After section 119A of the Police Act 1997 (c. 50) (further sources of information: Scotland) insert—
(1)There is to be an independent monitor for the purposes of this Part.
(2)The independent monitor is a person appointed by the Secretary of State—
(a)for such period, not exceeding three years, as the Secretary of State decides;
(b)on such terms as the Secretary of State decides.
(3)A person may be appointed for a further period or periods.
(4)The Secretary of State may terminate the appointment of the independent monitor before the end of the period mentioned in subsection (2)(a) by giving the monitor notice of the termination not less than three months before it is to take effect.
(5)The independent monitor must review—
(a)all cases in which information is disclosed to a registered person in pursuance of section 113B(6)(b);
(b)a sample of cases in which a certificate issued under section 113B has included information in pursuance of subsection (4)(b) of that section;
(c)a sample of cases in which the chief officer of a police force has decided that information must not be included in a certificate or report in pursuance of section 113B(4)(b) or disclosed in pursuance of section 113B(5)(c) and (6)(b);
(d)all cases in which information is withheld from an individual because it is information to which section 24(9) of the Safeguarding Vulnerable Groups Act 2006 applies;
(e)a sample of cases in which relevant information (within the meaning of section 24(8)(b) of that Act) is provided to an individual in pursuance of section 24(4)(a) of that Act.

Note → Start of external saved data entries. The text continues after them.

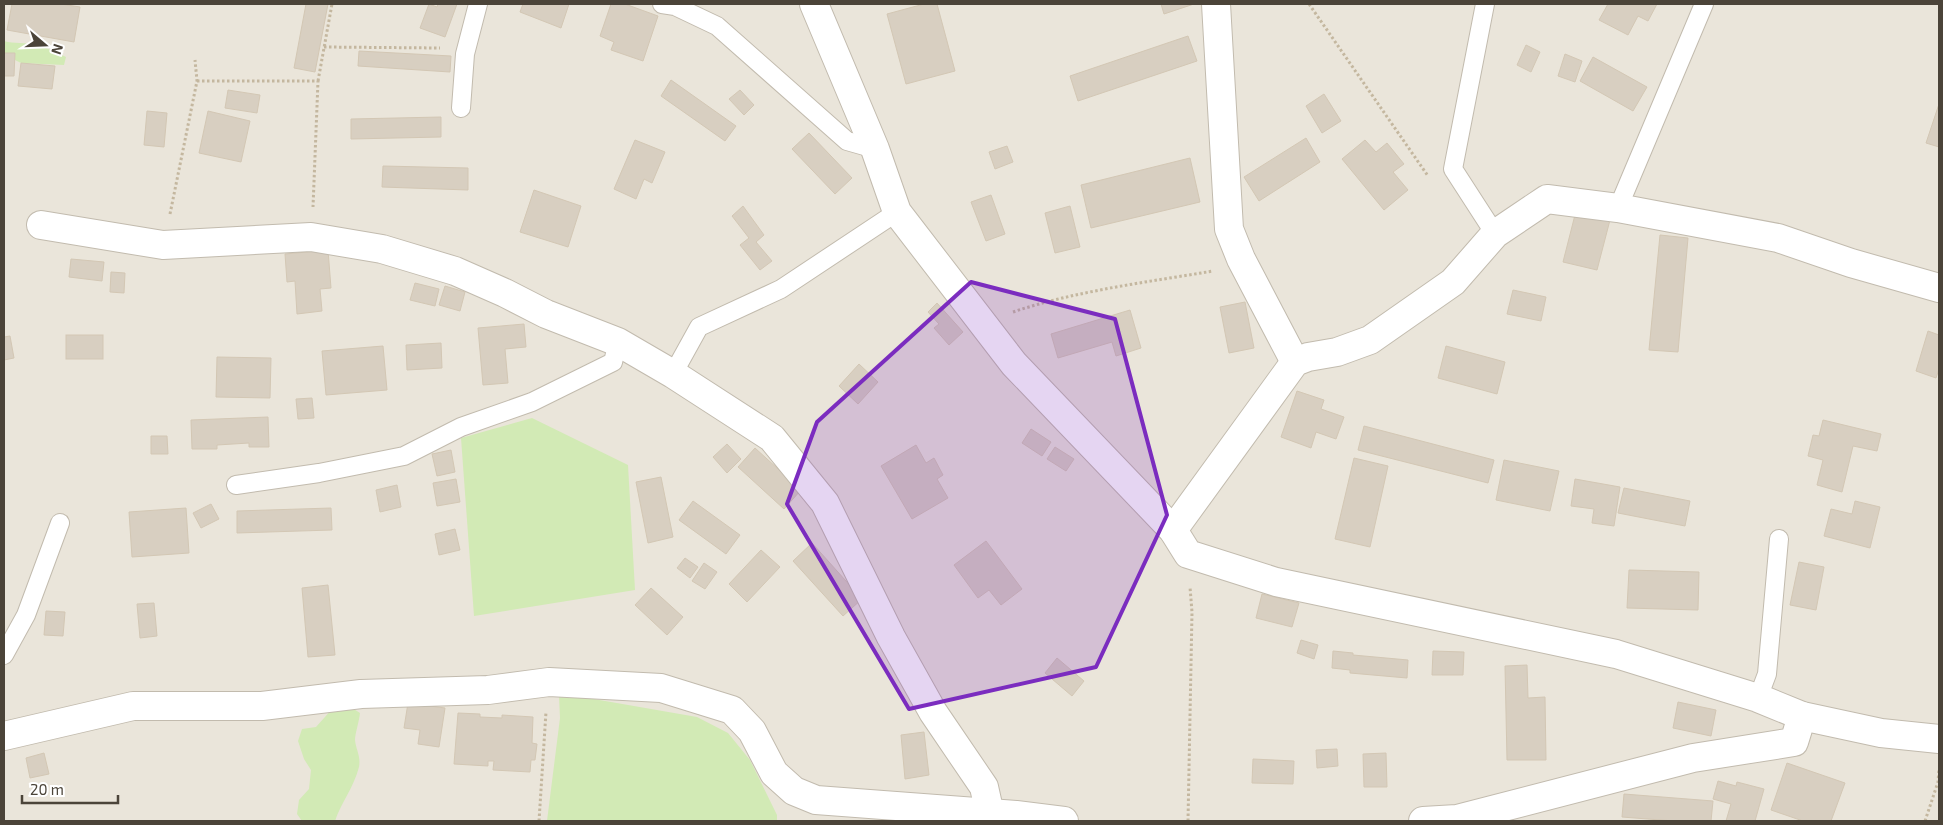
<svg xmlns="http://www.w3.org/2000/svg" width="1943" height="825" font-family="'Exo 2',sans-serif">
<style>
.residential{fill:#eae5da}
.green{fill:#d2eab5}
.building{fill:#d8cfc1;stroke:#d3c7b4}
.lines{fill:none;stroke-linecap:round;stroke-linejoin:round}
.lane-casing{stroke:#c2bbae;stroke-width:20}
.street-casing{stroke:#c2bbae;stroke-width:30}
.path{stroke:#c4b79f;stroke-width:3;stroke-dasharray:2.5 2.5;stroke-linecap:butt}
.lane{stroke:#fff;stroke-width:18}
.street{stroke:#fff;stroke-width:28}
.marked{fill:#7b2cbf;fill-opacity:0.2;stroke:#7b2cbf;stroke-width:4;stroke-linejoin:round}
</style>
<rect width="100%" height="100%" fill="#f6f3ec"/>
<!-- residential -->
<rect class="residential" x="4" y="4" width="1935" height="817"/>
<!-- green -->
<g class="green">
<path d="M4,41C14,44 25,42 36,45C46,47 56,52 66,57L64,65L21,63L15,60V53H4Z"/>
<polygon points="532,418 628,465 635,590 474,616 461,438"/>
<polygon points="559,696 588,698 697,717 728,733 750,760 777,815 777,821 547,821 560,718"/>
<path d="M349,706L360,713C359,722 355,734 355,740C356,750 361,756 359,767C354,787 341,803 335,821H302L297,814L299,800L309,789L311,770L304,759L298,741L302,729L316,727L333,708Z"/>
</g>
<!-- building -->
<g class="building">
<polygon points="12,4 61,4 80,7 74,42 7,30"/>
<polygon points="306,4 328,4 315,72 294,68"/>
<polygon points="429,4 437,7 438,4 457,4 445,37 420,28"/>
<polygon points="523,4 569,4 561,28 520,12"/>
<polygon points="611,4 625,4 658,16 643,61 611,50 614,42 600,36"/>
<polygon points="924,4 937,4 955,71 906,84 887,14"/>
<polygon points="1161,4 1194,4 1164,14"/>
<polygon points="1608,4 1657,4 1648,21 1638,16 1628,35 1599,20"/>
<polygon points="1188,36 1197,61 1078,101 1070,76"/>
<polygon points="1526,45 1540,52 1531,72 1517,65"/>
<polygon points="359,51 451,56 450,72 358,66"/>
<polygon points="4,53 15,53 14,76 4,76"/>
<polygon points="1565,54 1582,61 1575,82 1558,76"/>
<polygon points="1593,57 1647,87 1633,111 1580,81"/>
<polygon points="21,63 55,66 52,89 18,86"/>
<polygon points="671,80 736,126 725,141 661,96"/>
<polygon points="228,90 260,95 257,113 225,108"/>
<polygon points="740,90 754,105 744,115 729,99"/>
<polygon points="1324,94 1341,121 1322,133 1306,106"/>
<polygon points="1939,104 1939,147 1926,143"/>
<polygon points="147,111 167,113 164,147 144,145"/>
<polygon points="208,111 250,121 241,162 199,153"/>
<polygon points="441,117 441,137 351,139 351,119"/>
<polygon points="809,133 852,178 835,194 792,149"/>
<polygon points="1306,138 1320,162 1259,201 1244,177"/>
<polygon points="635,140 665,152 652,183 644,179 636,199 614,189"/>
<polygon points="1365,140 1376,152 1387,143 1404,164 1393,172 1408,190 1384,210 1342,159"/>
<polygon points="1007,146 1013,162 995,169 989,152"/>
<polygon points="1190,158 1200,202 1091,228 1081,185"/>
<polygon points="383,166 468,168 468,190 382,187"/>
<polygon points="534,190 581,206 568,247 520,232"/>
<polygon points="991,195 1005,234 986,241 971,202"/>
<polygon points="743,206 764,235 756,242 772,261 760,270 740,245 749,238 732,216"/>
<polygon points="1070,206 1080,247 1055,253 1045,213"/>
<polygon points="1576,211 1610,220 1597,270 1563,262"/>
<polygon points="1660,235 1688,238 1678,352 1649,350"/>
<polygon points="328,250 331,288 320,289 322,311 297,314 295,281 287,282 285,254"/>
<polygon points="71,259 104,262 102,281 69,277"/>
<polygon points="111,272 125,273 124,293 110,292"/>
<polygon points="415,283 439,289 435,306 410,300"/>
<polygon points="445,286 465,292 460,311 439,305"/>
<polygon points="1513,290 1546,297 1541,321 1507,314"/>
<polygon points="1245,302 1254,348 1229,353 1220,307"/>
<polygon points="937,303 963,332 949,345 934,328 939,324 928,312"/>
<polygon points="1130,310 1141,348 1116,356 1112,342 1058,358 1051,334"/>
<polygon points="524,324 526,347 505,349 508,383 483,385 478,328"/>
<polygon points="1928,331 1939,335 1939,369 1936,378 1916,371"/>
<rect x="66" y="335" width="37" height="24"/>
<polygon points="10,336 14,358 4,360 4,337"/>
<polygon points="441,343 442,368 407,370 406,345"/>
<polygon points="383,346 387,390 326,395 322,351"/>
<polygon points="1446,346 1505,362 1497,394 1438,378"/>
<polygon points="217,357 271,358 270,398 216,397"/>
<polygon points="859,364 878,382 858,404 839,386"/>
<polygon points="1297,391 1324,400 1321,409 1344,417 1336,439 1316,432 1311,448 1281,437"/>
<polygon points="312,398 314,418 298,419 296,399"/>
<polygon points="268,417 269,447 249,447 249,443 217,445 217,449 192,449 191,420"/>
<polygon points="1823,420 1881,434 1877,451 1853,446 1842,492 1817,485 1823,460 1808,456 1813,435 1819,436"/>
<polygon points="1364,426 1494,460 1488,483 1358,450"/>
<polygon points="1031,429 1051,442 1042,456 1022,443"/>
<polygon points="151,436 167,436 168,454 151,454"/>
<polygon points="727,444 741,459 727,473 713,457"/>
<polygon points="916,445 926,463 934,458 943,475 937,479 948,498 912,519 881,466"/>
<polygon points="1055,447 1074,459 1066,471 1047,459"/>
<polygon points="755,448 801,490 784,509 738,467"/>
<polygon points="451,450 455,472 437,476 432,454"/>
<polygon points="1354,458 1388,466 1370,547 1335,539"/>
<polygon points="1504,460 1559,471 1550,511 1496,500"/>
<polygon points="661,477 673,537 648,543 636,482"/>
<polygon points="456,479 460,502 437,506 433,483"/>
<polygon points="1575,479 1620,487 1614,526 1592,523 1594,509 1571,506"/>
<polygon points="397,485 401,507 380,512 376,490"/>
<polygon points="1624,488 1690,501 1685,526 1618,513"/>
<polygon points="693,501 740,535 726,554 679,520"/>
<polygon points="1855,501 1880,507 1870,548 1824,536 1831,509 1852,514"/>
<polygon points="211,504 219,519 201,528 193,513"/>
<polygon points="186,508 189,553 132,557 129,512"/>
<polygon points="331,508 332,530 237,533 237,511"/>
<polygon points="455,529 460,550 439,555 435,534"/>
<polygon points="986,541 1022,589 1001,605 989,590 978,598 954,565"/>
<polygon points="812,543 862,599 843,616 793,561"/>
<polygon points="761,550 780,567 747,602 729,584"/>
<polygon points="685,558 698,567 690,578 677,568"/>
<polygon points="1799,562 1824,567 1816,610 1790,605"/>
<polygon points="704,563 717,572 705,589 692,581"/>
<polygon points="1629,570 1699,572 1698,610 1627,608"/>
<polygon points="328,585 335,655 308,657 302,588"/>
<polygon points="651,588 683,617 667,635 635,605"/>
<polygon points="1262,594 1299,603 1292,627 1256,618"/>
<polygon points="154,603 157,636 140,638 137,604"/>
<polygon points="46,611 65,612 63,636 44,635"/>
<polygon points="1301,640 1318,645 1314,659 1297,653"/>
<polygon points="1333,651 1353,653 1353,655 1408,660 1407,678 1350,673 1350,670 1332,668"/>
<polygon points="1433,651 1464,652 1463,675 1432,675"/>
<polygon points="1057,658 1084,681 1072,696 1045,673"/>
<polygon points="1527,665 1528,698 1545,697 1546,760 1507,760 1505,666"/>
<polygon points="1678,702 1716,710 1711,736 1673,728"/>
<polygon points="408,703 445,708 439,747 418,744 420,730 404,728"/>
<polygon points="458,713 480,714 480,717 502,718 502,715 533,717 532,743 537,744 535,760 531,760 530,772 493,770 494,761 488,761 488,766 454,764"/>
<polygon points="924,732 929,775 905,779 901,735"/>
<polygon points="1337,749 1338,766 1317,768 1316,750"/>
<polygon points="44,753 49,774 30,778 26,758"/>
<polygon points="1386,753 1387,787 1364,787 1363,754"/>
<polygon points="1253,759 1294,761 1293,784 1252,783"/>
<polygon points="1787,763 1845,783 1831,821 1803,821 1771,810"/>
<polygon points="1718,781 1736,786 1737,782 1764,789 1755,821 1726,821 1731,804 1713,799"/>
<polygon points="1624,794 1713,801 1711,821 1673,821 1622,817"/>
</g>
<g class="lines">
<!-- lane casing -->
<g class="lane-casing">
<g id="lane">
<polyline points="662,4 675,6 717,26 847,141 875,149"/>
<polyline points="1485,4 1453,169 1495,234"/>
<polyline points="461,108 465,54 478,4"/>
<polyline points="1618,208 1704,4"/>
<polyline points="673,374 699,327 781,289 897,212"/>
<polyline points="236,485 319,473 404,456 461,427 532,402 613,362 618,342"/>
<polyline points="4,655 26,615 60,523"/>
<polyline points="1758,698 1767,674 1779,539"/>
</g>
</g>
<!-- street casing -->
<g class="street-casing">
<g id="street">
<polyline points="814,4 875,149 897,212 1014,364 1173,530 1188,554 1276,582 1616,654 1758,698 1802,716 1881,733 1939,739"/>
<polyline points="1216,4 1229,229 1241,259 1295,362"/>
<polyline points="41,225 163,245 311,237 382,249 455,271 505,293 546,314 618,342 673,374 772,438 825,503 891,637 933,712 984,787 990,814"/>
<polyline points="1173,530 1295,362 1308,357 1337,352 1370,340 1453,282 1495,234 1547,199 1618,208 1778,238 1851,263 1939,288"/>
<polyline points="4,736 133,706 262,706 361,694 488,690 549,682 661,688 732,710 752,731 774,773 794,791 816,800 1016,815 1064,821"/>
<polyline points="1423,821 1457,819 1693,758 1794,742 1802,716"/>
</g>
</g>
<!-- path -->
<g class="path">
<polyline points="1309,4 1428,176"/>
<polyline points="324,47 440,48"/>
<polyline points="197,81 318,81 313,207"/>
<polyline points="318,81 332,4"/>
<polyline points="170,214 197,81 195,60"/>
<path d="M1013,312C1075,291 1148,282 1213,271"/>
<polyline points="539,821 546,712"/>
<polyline points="1188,821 1192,612 1190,587"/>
<polyline points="1925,821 1938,782 1939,769"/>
</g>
<!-- lane -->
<use href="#lane" class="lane"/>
<!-- street -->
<use href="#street" class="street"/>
</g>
<!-- marked area -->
<path class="marked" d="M971,282L1115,319L1167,515L1096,667L909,709L787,504L817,422Z"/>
<!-- border -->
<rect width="1943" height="825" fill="none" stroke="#4b4439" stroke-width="10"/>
<!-- north arrow -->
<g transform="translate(45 45) rotate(109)" stroke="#ffffff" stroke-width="4" paint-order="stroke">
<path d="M0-4L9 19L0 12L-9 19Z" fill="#4b4439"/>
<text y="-8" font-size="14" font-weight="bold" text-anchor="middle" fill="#4b4439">N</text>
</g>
<!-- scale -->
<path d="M22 795v8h96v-8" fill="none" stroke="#4b4439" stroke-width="2.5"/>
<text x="30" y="795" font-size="15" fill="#4b4439" stroke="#ffffff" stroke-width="4" paint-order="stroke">20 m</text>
</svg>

(6)The purpose of a review under subsection (5) is to ensure compliance with Article 8 of the European Convention of Human Rights.
(7)The independent monitor must in relation to each year make a report to the Secretary of State about the performance of police forces in exercising their functions under this Part.
(8)The independent monitor may make recommendations to the Secretary of State as to—
(a)any guidance issued by the Secretary of State or which the monitor thinks it would be appropriate for the Secretary of State to issue;
(b)any changes to any enactment which the monitor thinks may be appropriate.
(9)The chief officer of a police force must provide to the independent monitor such information as the monitor reasonably requires in connection with the exercise of his functions under this section.”
(1)Section 122 of the Police Act 1997 (c. 50) (code of practice) is amended as follows.
(2)In subsection (1) after “information provided to” insert “, or the discharge of any function by,”.
(3)In subsection (3) for the words from “The Secretary of State” to “application” substitute “Subsection (3A) applies if the Secretary of State thinks that the registered person who countersigned an application for a certificate under section 113A or 113B”.
(4)After subsection (3) insert—
“(3A)The Secretary of State may—
(a)refuse to issue the certificate;
(b)suspend the registration of the person;
(c)cancel the registration of the person.
(3B)Section 120AB applies if the Secretary of State proposes to suspend or cancel a person’s registration under subsection (3A) above as it applies if he proposes to suspend or cancel a person’s registration by virtue of section 120AA.”